### [Stated problem]
Can you rewrite the items from the line containing "order: Magnoliales" through the end of the items, swapping "locality" for "location" and leaving everything else as it is?

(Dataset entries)
◆ ◆ ◆ ◆ ◆

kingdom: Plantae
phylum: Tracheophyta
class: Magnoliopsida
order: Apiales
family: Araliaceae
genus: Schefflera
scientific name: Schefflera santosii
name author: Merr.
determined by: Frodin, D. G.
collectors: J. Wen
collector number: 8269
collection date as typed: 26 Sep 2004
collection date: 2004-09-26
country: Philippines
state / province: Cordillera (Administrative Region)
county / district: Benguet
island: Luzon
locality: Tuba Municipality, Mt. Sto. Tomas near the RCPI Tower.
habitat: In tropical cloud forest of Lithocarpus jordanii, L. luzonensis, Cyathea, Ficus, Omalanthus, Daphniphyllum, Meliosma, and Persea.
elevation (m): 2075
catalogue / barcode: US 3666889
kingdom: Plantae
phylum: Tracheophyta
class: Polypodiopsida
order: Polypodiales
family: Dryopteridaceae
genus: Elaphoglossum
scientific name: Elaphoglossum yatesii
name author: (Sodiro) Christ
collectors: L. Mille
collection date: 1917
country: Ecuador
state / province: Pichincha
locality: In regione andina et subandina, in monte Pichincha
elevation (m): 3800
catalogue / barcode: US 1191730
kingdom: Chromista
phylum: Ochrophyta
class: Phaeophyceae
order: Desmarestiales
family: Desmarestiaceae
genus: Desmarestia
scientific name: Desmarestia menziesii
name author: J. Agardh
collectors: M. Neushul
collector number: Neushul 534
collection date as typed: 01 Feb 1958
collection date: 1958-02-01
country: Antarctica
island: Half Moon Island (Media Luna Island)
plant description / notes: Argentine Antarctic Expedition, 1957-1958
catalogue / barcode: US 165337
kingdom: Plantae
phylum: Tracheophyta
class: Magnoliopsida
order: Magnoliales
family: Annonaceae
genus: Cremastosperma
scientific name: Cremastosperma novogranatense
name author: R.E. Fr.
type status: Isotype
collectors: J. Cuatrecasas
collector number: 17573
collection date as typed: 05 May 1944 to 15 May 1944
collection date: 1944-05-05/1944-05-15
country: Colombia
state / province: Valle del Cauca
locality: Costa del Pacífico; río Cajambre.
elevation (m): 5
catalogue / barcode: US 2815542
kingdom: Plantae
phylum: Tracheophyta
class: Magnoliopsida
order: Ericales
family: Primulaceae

◆ ◆ ◆ ◆ ◆

### [Result for this task]
order: Magnoliales
family: Annonaceae
genus: Cremastosperma
scientific name: Cremastosperma novogranatense
name author: R.E. Fr.
type status: Isotype
collectors: J. Cuatrecasas
collector number: 17573
collection date as typed: 05 May 1944 to 15 May 1944
collection date: 1944-05-05/1944-05-15
country: Colombia
state / province: Valle del Cauca
location: Costa del Pacífico; río Cajambre.
elevation (m): 5
catalogue / barcode: US 2815542
kingdom: Plantae
phylum: Tracheophyta
class: Magnoliopsida
order: Ericales
family: Primulaceae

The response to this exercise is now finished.